The first ever second-screen World Cup
Four years ago, smartphones and social media had already changed our lives and that includes football viewing behavior. However, back then the phone was used occasionally to check stats - today it has taken a crucial role in enhancing the viewing behaviour.
It was Germany - Sweden on a warm summer night, my friends had set up a large screen for the whole clique and when Toni Kroos whipped the freekick into the far corner from an impossible angle, we collectively lost it. That was my core memory of the FIFA World Cup 2018 (successfully ignoring everything ‘Die Mannschaft’ suffered through before and after). TikTok was an up and coming platform with 133m monthly active users (now 1.5B) and the scenes I associated with the word ‘quarantine’ were mostly based on the Pixar movie ‘Monsters, Inc.’.
In 2021, among Gen Z, 47% of fans who watch sports on TV or digital platforms simultaneously watched or interacted with other live content, which is much higher than the general population (33%). Even assuming less than the 5-10% growth these numbers had from 2020 to 2021, we should have reached the tipping point just in time for this year’s tournament.
Second screening isn’t a trend anymore. It’s normal.
Most of it is to make more out of the live game. Every pass is translated into fantasy game points, every goal into betting money and every mistake into millions of opinion-forming comments on social media.
Even more: The time we spend looking at our phones versus our TV screen is increasing rapidly. Soon, our first screen picture could become the second. A noise & blurry movement in the background to look at when the goal has already been scored, to be repackaged for a meme-ified TikTok friendly version.
How can brands approach this development?
Make visual, credible content that is easy to share. Make interactions quick, and sharing seamless. Usually fans jump to their second screen to better inform something they just picked up on the first one. Let the screens push each other and support your TV ad with the right SEO / SEA Strategy. Or take it one step further and let the TV ad be the resolution to your online ad.
Anticipating and being there near-live:
Be there when it happens. In the feeds AND in the comment sections.
Plan ahead, identify conversation triggers in different scenarios and create content accordingly. You should be able to quickly and easily adapt it to the live event (goal/win/penalty shootout) and deliver it in the perfect moment for the biggest impact.

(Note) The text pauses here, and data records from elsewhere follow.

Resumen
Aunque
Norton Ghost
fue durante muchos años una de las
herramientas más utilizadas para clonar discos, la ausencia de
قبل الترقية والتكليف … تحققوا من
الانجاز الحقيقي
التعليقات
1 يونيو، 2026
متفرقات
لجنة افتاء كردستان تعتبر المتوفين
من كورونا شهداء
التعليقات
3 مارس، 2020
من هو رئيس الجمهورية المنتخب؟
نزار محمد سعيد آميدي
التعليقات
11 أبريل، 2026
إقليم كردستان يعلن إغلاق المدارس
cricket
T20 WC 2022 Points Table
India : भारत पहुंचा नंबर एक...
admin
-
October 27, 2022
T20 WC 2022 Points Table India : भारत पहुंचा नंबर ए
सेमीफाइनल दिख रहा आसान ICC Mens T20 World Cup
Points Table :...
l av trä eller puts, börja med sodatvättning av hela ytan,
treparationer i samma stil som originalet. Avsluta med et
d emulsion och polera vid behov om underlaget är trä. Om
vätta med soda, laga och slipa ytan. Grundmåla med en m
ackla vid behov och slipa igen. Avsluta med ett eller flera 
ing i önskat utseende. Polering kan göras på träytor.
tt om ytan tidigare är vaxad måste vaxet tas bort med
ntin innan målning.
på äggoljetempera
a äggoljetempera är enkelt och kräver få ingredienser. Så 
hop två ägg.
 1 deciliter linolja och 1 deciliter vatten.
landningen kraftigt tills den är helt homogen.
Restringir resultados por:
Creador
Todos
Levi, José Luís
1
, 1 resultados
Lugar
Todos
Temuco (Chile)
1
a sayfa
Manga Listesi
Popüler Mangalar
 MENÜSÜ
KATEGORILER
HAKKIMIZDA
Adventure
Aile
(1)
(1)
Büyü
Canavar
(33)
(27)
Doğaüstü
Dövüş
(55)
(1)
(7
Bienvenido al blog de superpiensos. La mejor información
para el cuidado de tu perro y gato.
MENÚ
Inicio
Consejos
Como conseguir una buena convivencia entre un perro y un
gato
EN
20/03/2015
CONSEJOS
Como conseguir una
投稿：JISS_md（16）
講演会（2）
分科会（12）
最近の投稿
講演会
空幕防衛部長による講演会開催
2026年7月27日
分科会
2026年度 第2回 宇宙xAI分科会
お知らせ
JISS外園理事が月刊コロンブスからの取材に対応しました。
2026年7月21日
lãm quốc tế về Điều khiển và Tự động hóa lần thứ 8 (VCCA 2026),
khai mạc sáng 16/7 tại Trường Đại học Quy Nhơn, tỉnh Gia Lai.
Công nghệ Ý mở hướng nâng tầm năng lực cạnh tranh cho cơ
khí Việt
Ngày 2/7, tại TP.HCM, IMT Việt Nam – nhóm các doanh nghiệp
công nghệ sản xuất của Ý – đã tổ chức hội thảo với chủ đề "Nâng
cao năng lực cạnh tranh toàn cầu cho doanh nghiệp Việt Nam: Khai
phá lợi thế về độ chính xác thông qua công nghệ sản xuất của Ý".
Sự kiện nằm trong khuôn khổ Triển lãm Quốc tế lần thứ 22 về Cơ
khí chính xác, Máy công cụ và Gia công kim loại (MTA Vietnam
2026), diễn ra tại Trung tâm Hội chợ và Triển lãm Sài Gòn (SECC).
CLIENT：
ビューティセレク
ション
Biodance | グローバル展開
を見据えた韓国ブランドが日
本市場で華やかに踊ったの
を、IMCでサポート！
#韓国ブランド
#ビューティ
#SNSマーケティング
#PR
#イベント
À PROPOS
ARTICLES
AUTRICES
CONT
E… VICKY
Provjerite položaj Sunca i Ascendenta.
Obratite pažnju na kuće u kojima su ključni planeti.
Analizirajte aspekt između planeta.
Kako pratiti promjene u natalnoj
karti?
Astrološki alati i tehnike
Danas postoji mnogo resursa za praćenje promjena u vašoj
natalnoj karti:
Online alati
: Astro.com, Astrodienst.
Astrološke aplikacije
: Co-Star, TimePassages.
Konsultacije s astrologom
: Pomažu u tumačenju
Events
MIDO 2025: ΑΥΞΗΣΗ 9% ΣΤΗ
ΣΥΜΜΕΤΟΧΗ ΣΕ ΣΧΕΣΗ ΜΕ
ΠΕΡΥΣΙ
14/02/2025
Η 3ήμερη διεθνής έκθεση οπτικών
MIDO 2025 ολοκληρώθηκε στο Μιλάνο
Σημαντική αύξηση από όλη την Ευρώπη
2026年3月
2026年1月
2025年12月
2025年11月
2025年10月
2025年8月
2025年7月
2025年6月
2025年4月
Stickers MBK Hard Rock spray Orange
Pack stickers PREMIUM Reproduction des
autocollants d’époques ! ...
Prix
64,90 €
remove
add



Ignite debate with questions and fan interaction. The comment sections are the big forgotten territory for creative copywriting and bold branding strategies. Equipped with the right eye for fan touchpoints and a non-obtrusive way of communicating, high-effort video creation isn’t even necessary.
Be the enhancer:
Create and visualize facts or stats. People will like the message behind it but share your picture. If you aim for exposure alone, this can be your way to glory. Sponsorships that include the presenting right to live and near-live updates are evergreens.
Be the connector:
Our philosophy: Fans want to feel the roar of the crowd. Give them the means to participate and absorb the energy of the stadium. Build long-lasting creator partnerships and be on their side to meet fans in the most genuine way possible. Watch the game together, share emotions, and help them enhance their viewing experience.
Without a strong digital presence, your brand could be missing out on connecting with potential customers right at the moment their interest is piqued.
Football on the big screen is starting to become the secondary screen in households around the world. That isn’t necessarily bad or good - but it marks a fundamental shift in viewing behavior.
Viewing enhancement is so crucial that it grabs more attention than the actual game.
However - let’s not forget: Without the actual match, there would not be a statistic, nor betting, excited group texting or the live meme-ification of what’s happening. The match is still the birthplace for everything surrounding it. This is still very much about football and everything it has to offer. It just offers more.
The game lives on. For every scene the new generation of viewers miss on the live screen, there will be five highlights and two behind-the-scenes clips pushed to them later. It is just as much or more re-live than live. The first ever second screen FIFA World Cup.